Freed-Thall’s final chapter, ‘Tidewrack, Beckett to Sunde’, is an exploration of waste, fatigue, and the ‘“decompositional lingering” that characterises Great Acceleration aesthetics’ (173) in late modernist and contemporary visual and performance art. In this chapter, Freed-Thall suggests that works such as Severo Sarduy’s radio play The Beach, Stuart Haygarth’s sea-trash sculpture Strand, and Mandy Barker’s photographic series SOUP ‘index historical and ecological violence on multiple levels’ (155). Objects such as Haygarth’s rubber shoes, ‘eaten away by saltwater’ (153), ‘represent not the waning of historicity but a conception of historical process that includes a vast array of human and more-than-human actors’ (155). It is in the ‘tender arrangements of such debris’, for Freed-Thall, that we ‘glimpse the cracks in a containerised world’ (158), experiencing ‘a mixture of aesthetic delight, bewilderment, and grief’ (157).

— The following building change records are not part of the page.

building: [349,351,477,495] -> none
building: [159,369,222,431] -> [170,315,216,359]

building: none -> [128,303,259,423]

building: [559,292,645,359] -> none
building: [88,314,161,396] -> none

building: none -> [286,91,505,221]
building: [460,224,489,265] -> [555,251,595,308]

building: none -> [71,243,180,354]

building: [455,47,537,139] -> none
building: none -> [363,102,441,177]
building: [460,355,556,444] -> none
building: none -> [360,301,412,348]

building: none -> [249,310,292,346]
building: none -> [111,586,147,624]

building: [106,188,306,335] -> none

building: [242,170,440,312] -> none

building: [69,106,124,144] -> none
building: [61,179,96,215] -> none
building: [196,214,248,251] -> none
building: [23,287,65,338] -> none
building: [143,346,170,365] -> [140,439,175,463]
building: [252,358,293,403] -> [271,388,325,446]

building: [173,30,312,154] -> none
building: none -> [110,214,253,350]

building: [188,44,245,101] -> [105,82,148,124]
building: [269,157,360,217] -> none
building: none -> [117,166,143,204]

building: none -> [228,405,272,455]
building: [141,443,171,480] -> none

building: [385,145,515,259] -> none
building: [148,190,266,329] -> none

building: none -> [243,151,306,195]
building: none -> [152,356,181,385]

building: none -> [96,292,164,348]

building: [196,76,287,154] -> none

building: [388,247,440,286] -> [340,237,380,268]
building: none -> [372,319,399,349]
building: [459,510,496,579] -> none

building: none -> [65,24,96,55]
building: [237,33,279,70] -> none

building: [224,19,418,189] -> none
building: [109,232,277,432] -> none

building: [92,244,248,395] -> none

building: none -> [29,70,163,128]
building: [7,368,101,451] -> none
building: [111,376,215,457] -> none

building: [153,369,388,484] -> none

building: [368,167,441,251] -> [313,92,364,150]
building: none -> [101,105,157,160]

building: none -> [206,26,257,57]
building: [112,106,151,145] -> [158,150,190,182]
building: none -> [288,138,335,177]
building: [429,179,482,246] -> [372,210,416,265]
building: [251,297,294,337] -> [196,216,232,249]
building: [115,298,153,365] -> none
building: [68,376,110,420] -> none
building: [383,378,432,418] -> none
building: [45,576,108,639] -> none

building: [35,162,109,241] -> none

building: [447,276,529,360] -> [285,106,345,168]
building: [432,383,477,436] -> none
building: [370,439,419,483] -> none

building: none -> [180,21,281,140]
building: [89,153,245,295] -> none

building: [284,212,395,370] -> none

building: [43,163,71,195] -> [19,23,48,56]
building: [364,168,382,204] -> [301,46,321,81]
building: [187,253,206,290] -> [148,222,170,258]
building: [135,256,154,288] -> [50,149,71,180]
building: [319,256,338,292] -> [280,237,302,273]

‘If the modernist/avant-garde rallying cry “make it new” unwittingly anticipated the rapid-fire, “just-in-time” logic of Great Acceleration commodity production and consumption’, she continues, ‘the residual quality of tidewrack art opens onto a different temporal ethos: a strange layering of evanescence and endurance’ (157-158). This chapter is perhaps at its strongest when Freed-Thall reads Winnie’s objects in Happy Days as a form of tidewrack, forging fascinating links between sun exposure and ‘doing femininity’ (169). I wonder if the chapter as a whole might feel more cohesive had Freed-Thall structured it around Beckett’s play. Nonetheless, the chapter sustains its sense of the ‘psychic, corporeal, and ecological wastedness that characterises late capitalism—the mood of an era in which we deplete our own bodies along with the planet’s other raw materials’ (162).
Modernism at the Beach is an exceptional book. Freed-Thall covers expansive ground - and coast - yet chooses her critical texts carefully and concisely, weaving a range of literature, art, culture, and critical theory together deftly. Timely and original, creative and profound, Modernism at the Beach is essential reading for modernists and ecocritics alike.